28. The method of claim 27, wherein the method of claim 1 comprises an ELISA measurement.

29. The method of claim 27, wherein the method of claim 1 comprises a surface plasmon resonance measurement.

30. A method of monitoring a subject's response to a treatment for a degenerative joint condition, said method comprising:

(a) obtaining a first connecting tissue sample from said subject;

(b) detecting lubricin in said first connecting tissue sample by the method of claim 1;

(c) treating said subject for said condition;

(d) obtaining a second connecting tissue sample from said subject;

(e) detecting lubricin in said second connecting tissue sample by the method of claim 1; and

(f) comparing the amount of lubricin in said first connecting tissue sample with the amount of lubricin in said second connecting tissue sample, wherein a modulated amount of lubricin in said second sample compared to said first sample indicates a response to said treatment.

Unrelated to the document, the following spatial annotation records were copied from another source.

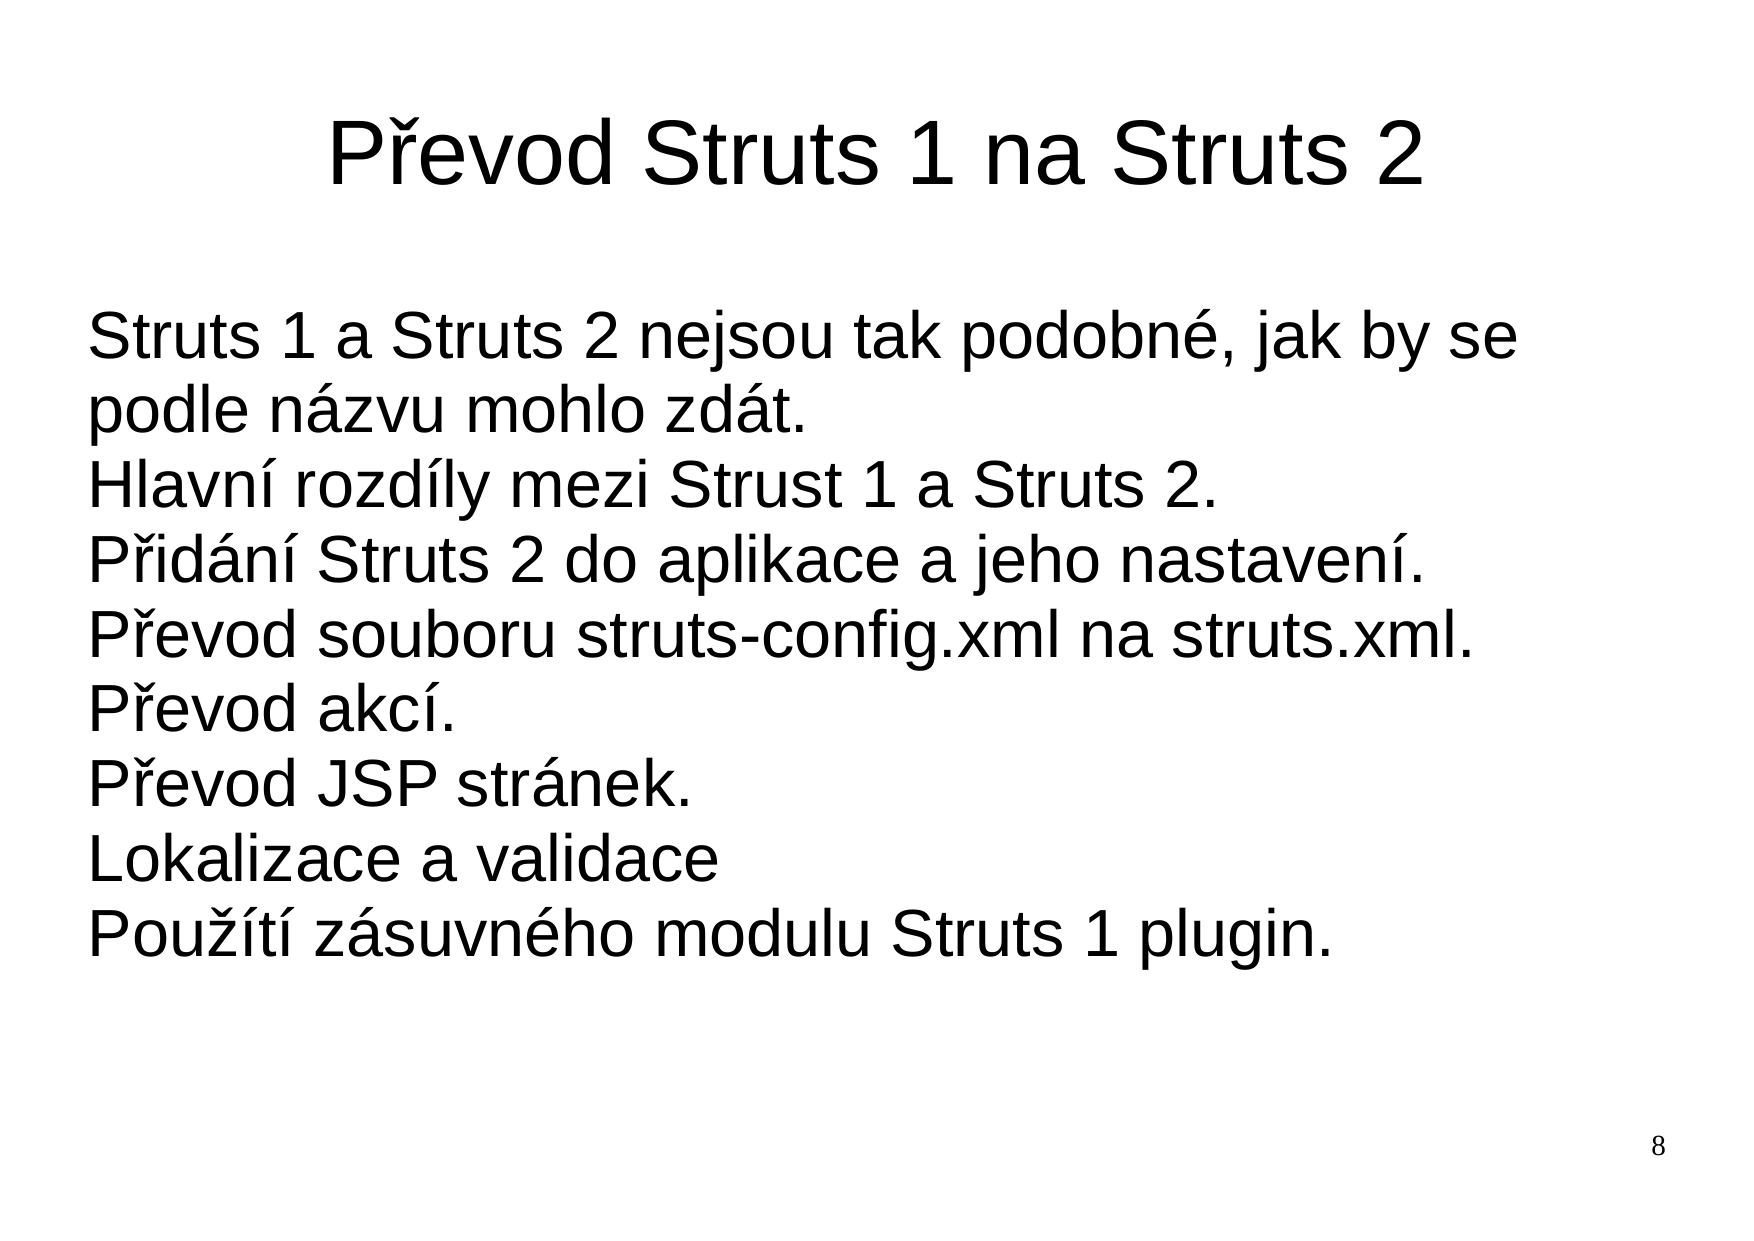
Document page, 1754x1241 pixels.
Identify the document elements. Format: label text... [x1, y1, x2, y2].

subtitle Struts 1 a Struts 2 nejsou tak podobné, jak by se podle názvu mohlo zdát. Hlavní rozdíly mezi Strust 1 a Struts 2. Přidání Struts 2 do aplikace a jeho nastavení. Převod souboru struts-config.xml na struts.xml. Převod akcí. Převod JSP stránek. Lokalizace a validace Použítí zásuvného modulu Struts 1 plugin. [87, 297, 1667, 1102]
title Převod Struts 1 na Struts 2 [87, 56, 1667, 250]
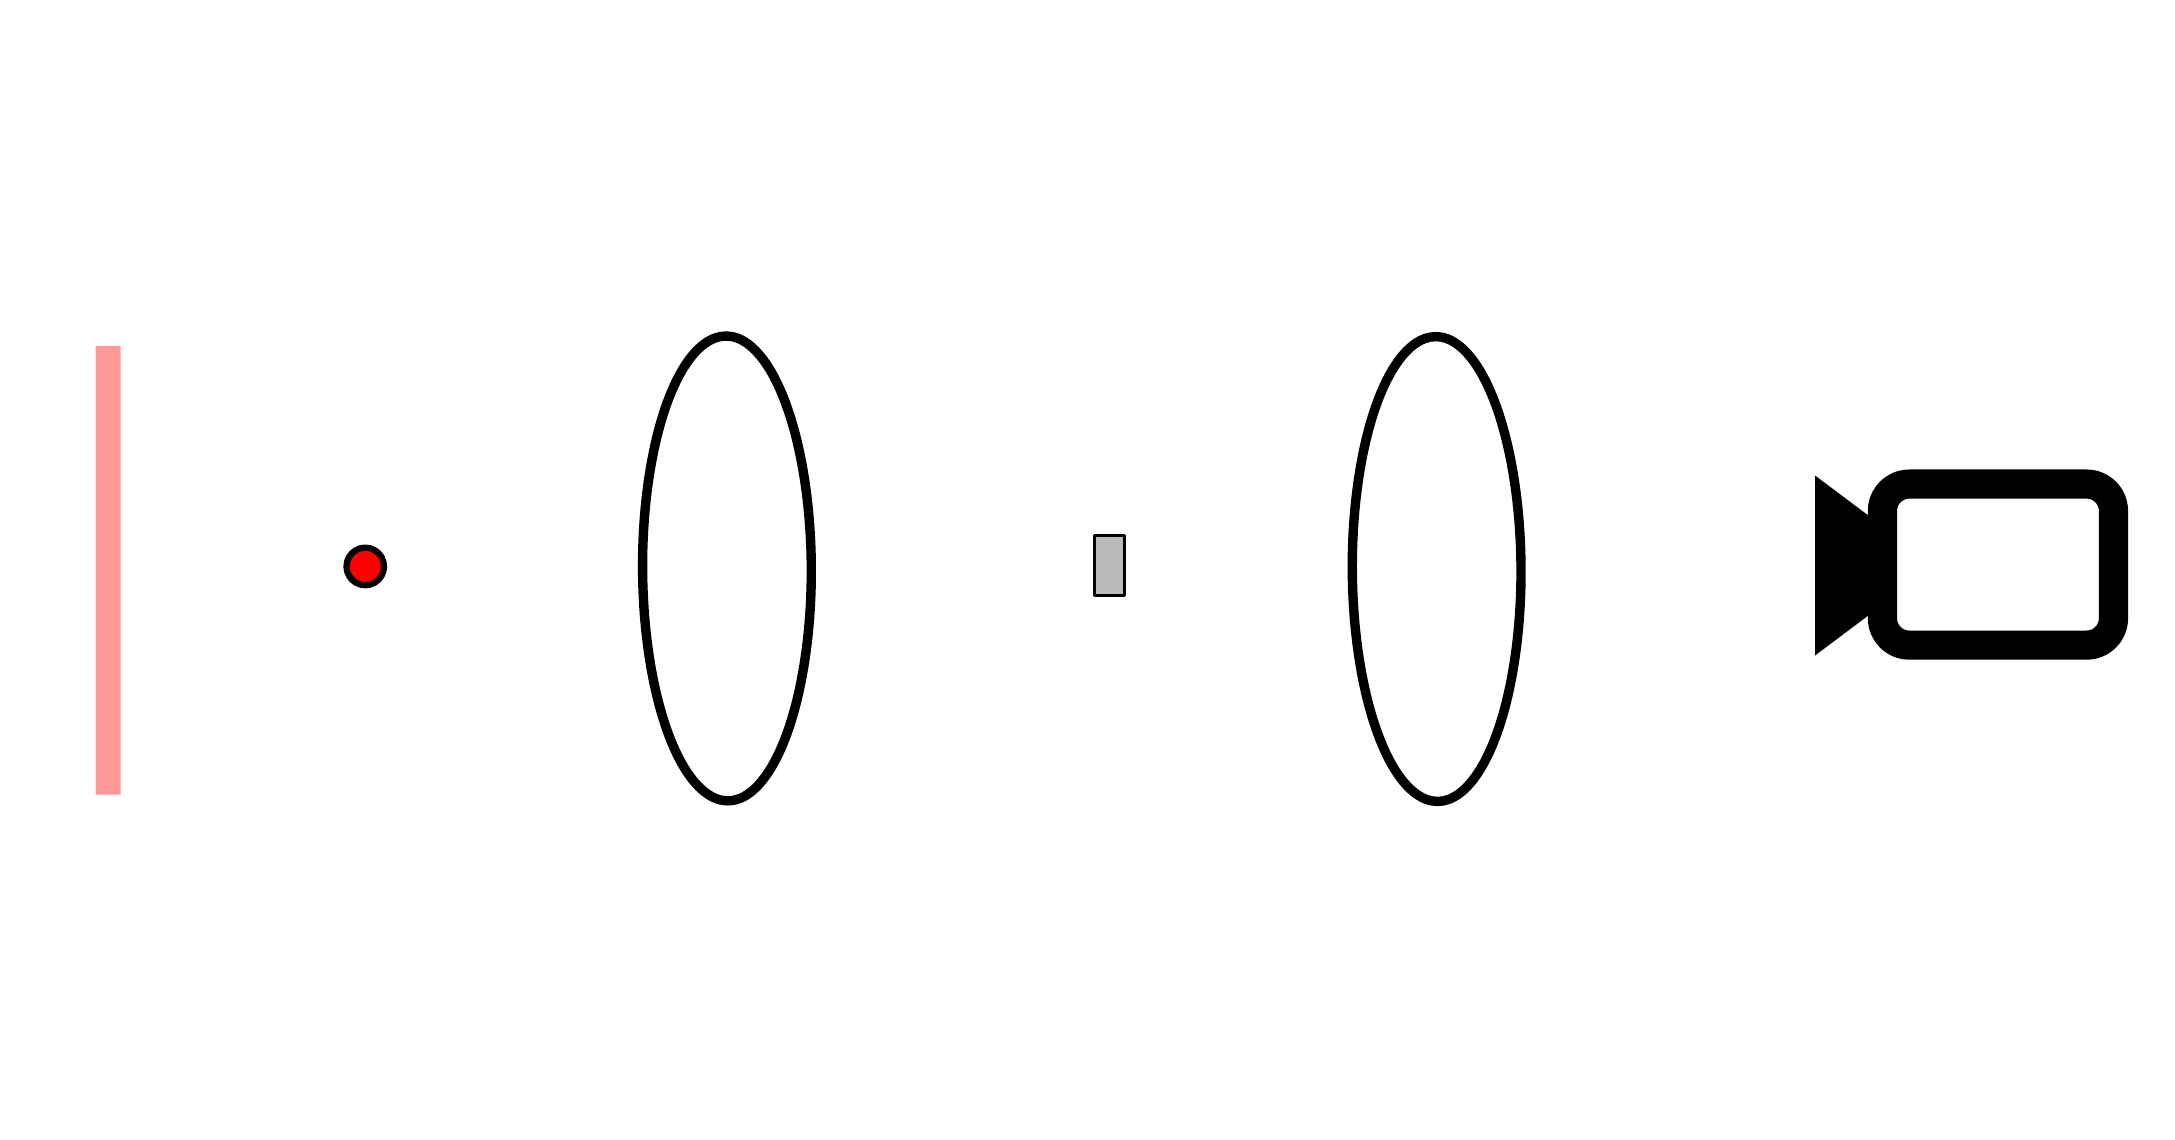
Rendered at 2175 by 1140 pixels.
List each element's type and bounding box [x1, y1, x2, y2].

text_box [642, 336, 812, 801]
text_box [1352, 336, 1522, 802]
text_box [346, 547, 385, 586]
text_box [1882, 484, 2114, 646]
text_box [1815, 475, 1876, 656]
text_box [1094, 535, 1125, 596]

31. The method of claim 30, wherein the method of claim 1 comprises an ELISA measurement to determine the amount of said second substance bound to said solid surface.

32. The method of claim 30, wherein the method of claim 1 comprises a surface plasmon resonance measurement to determine the amount of said second substance bound to said solid surface.

33. A kit comprising (a) a first substance immobilized on a solid surface, wherein said first substance binds to a peptide sequence of lubricin; and (b) directions for using said solid surface in a sandwich-based binding assay.

34. The kit of claim 33, wherein said peptide sequence is substantially identical to one selected from the group consisting of: SEQ ID NO. 2, SEQ ID NO. 3, SEQ ID NO. 4, SEQ ID NO. 5, SEQ ID NO. 6, SEQ ID NO. 7, SEQ ID NO. 8, and SEQ ID NO. 9.

35. The kit of claim 33, wherein said peptide sequence is SEQ ID NO. 2.

36. The kit of claim 33, wherein said kit further comprises a second substance that binds to a carbohydrate moiety of lubricin.

37. The kit of claim 33, wherein said sandwich-based binding assay is an ELISA assay.

38. The kit of claim 33, wherein said sandwich-based binding assay is a surface plasmon resonance assay.

39. The method claim 33, wherein said second substrate is attached to a plasmon resonance particle.